**QUOTED PASSAGE:**
Someone dear to me introduced this book – 10% Happier. How I Tamed the Voice in My Head. Reduced Stress Without Losing My Edge, And Found Self-Help That Actually Works – A True Story by Dan Harris.

I admit that I am battling stress, anxiety, and overthinking ever since college. It’s hard to sleep and focus on the tasks at hand. All I did was to talk my way out of it with exciting ideas and fun activities with my friends – just to put my attention somewhere else. Other than that, I tried to lay down every night and calm my mind and try to think nothing, just breathing. It somehow helped me, so I called this technique “meditation.”
Over the years, as we grow, our problems grow, our responsibilities grow, but our mind’s capacity to carry this burden would only increase a little. It’s only natural for people to experience stress. Sometimes we experience it by just thinking about where to eat? or when you’re weighing what to watch between your two favorite films. It’s natural – we’re human beings.
When we’re thinking of too many things at once, it confuses us, get us mad. It triggers stress. We get sad because we don’t know what to do. The only thing that we know is what will happen – but is it really going to happen? No, we don’t know. You’re just overthinking. I know, because that’s what I feel almost every time.

**EXCERPTED DATA:**
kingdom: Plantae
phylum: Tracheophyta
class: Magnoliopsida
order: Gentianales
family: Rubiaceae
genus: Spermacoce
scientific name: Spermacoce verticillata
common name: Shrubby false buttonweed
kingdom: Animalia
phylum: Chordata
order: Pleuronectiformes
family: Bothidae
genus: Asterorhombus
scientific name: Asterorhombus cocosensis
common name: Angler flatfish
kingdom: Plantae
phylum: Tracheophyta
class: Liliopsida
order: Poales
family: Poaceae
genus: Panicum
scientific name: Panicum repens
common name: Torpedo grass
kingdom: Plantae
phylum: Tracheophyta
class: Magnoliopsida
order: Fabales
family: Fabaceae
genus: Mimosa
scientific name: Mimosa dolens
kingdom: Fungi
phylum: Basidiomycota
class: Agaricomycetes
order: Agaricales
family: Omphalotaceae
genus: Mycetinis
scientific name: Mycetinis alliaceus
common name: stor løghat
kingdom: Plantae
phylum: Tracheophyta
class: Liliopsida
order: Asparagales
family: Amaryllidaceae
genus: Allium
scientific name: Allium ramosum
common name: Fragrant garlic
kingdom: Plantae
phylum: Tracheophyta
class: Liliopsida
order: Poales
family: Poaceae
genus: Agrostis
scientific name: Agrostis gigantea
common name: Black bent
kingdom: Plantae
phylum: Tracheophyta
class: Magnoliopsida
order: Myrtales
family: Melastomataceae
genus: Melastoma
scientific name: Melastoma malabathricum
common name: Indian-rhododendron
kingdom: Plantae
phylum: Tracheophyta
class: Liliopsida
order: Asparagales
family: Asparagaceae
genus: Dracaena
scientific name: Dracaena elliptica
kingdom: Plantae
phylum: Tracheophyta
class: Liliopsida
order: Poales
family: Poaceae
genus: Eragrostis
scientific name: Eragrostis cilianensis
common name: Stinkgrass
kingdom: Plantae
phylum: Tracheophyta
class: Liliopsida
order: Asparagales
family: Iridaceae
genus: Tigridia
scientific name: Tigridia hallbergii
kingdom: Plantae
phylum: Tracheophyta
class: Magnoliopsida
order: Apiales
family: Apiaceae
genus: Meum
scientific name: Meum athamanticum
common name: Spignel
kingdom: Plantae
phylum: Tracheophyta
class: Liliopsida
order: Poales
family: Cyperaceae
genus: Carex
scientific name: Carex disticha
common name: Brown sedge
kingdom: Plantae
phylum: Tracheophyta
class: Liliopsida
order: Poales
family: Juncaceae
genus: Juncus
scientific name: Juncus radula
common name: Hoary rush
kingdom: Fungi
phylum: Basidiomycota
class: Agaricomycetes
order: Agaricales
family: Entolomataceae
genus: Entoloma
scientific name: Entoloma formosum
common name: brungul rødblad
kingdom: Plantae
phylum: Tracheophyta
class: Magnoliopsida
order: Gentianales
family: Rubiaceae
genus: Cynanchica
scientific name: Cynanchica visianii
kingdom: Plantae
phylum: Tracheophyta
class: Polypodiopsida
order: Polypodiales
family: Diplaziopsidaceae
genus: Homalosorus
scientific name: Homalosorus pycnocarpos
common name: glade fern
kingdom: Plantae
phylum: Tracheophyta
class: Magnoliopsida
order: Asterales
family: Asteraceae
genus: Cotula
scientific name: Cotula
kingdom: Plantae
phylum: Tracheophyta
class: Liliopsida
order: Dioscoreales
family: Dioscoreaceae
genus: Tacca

**REQUIREMENT 1:**
Decide whether each statement agrees with the post on stress and overthinking, answering yes or no and quoting the deciding words: (a) The writer has dealt with stress and overthinking since college. (b) The writer says the nightly breathing technique did not help at all. (c) The writer says it is natural for people to experience stress.
**REQUIREMENT 2:**
Translate this sentence from the post on stress and overthinking into Spanish: "It’s hard to sleep and focus on the tasks at hand."
**REQUIREMENT 3:**
Write out the part of the post on stress and overthinking that opens with the words containing "Over the years, as" and closes with "we’re human beings.", keeping every word and mark unchanged.

**TASK ANSWER 1:**
(a) Yes: "I admit that I am battling stress, anxiety, and overthinking ever since college."
(b) No: "It somehow helped me"
(c) Yes: "It’s only natural for people to experience stress."

**TASK ANSWER 2:**
Es difícil dormir y concentrarse en las tareas pendientes.

**TASK ANSWER 3:**
Over the years, as we grow, our problems grow, our responsibilities grow, but our mind’s capacity to carry this burden would only increase a little. It’s only natural for people to experience stress. Sometimes we experience it by just thinking about where to eat? or when you’re weighing what to watch between your two favorite films. It’s natural – we’re human beings.